[TASK REQUIREMENTS]: When you reach the line that contains "right shoulder: (250, 553)" in the data below, start reproducing lines exactly, and stop after the line that contains "right front paw: (479, 967)".

== DATA EXTRACTS

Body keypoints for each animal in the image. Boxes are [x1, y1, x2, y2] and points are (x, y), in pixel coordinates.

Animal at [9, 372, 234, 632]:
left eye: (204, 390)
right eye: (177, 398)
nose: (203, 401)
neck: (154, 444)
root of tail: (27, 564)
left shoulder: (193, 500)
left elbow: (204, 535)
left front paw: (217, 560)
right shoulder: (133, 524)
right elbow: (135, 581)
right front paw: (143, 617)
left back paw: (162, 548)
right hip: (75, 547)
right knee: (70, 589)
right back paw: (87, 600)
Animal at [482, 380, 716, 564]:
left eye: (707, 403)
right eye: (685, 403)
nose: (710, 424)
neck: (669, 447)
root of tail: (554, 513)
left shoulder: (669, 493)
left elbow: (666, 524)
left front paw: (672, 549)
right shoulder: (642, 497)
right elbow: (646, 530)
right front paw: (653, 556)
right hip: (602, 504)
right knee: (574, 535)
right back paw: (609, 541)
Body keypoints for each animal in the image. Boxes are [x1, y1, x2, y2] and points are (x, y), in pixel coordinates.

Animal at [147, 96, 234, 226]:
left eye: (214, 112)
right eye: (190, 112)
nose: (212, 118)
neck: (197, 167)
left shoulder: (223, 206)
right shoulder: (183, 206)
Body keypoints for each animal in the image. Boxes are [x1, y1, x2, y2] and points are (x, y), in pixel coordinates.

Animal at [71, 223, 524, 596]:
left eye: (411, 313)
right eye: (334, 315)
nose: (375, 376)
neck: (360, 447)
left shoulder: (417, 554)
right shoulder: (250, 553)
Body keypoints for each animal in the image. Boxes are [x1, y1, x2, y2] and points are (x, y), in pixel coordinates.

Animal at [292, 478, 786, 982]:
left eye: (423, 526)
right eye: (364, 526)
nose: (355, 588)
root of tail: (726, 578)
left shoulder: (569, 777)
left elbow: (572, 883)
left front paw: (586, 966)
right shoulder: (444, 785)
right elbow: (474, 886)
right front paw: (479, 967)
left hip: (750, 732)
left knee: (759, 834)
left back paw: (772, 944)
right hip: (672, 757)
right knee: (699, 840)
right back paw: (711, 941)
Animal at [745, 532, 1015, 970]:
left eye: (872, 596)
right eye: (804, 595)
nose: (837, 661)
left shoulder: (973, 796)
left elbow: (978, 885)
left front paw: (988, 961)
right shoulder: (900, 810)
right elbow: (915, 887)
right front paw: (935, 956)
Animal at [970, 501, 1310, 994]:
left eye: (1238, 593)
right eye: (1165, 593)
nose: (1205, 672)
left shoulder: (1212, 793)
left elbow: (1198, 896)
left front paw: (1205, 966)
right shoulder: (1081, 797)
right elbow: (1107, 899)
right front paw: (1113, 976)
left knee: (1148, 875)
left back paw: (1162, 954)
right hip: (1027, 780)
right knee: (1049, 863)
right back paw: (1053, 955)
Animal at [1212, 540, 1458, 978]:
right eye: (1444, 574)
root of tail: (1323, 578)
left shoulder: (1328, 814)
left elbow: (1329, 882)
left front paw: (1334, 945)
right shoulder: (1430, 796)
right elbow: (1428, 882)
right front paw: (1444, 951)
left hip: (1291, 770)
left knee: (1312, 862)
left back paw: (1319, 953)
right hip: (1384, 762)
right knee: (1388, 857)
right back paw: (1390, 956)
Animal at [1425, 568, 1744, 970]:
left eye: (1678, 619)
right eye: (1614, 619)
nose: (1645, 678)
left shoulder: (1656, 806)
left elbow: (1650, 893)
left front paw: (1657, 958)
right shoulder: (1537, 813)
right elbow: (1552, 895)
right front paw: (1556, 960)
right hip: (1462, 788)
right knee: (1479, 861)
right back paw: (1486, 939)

====

[RESULT OF THIS TASK]:
right shoulder: (250, 553)
Body keypoints for each animal in the image. Boxes are [x1, y1, x2, y2] and points are (x, y), in pixel coordinates.

Animal at [292, 478, 786, 982]:
left eye: (423, 526)
right eye: (364, 526)
nose: (355, 588)
root of tail: (726, 578)
left shoulder: (569, 777)
left elbow: (572, 883)
left front paw: (586, 966)
right shoulder: (444, 785)
right elbow: (474, 886)
right front paw: (479, 967)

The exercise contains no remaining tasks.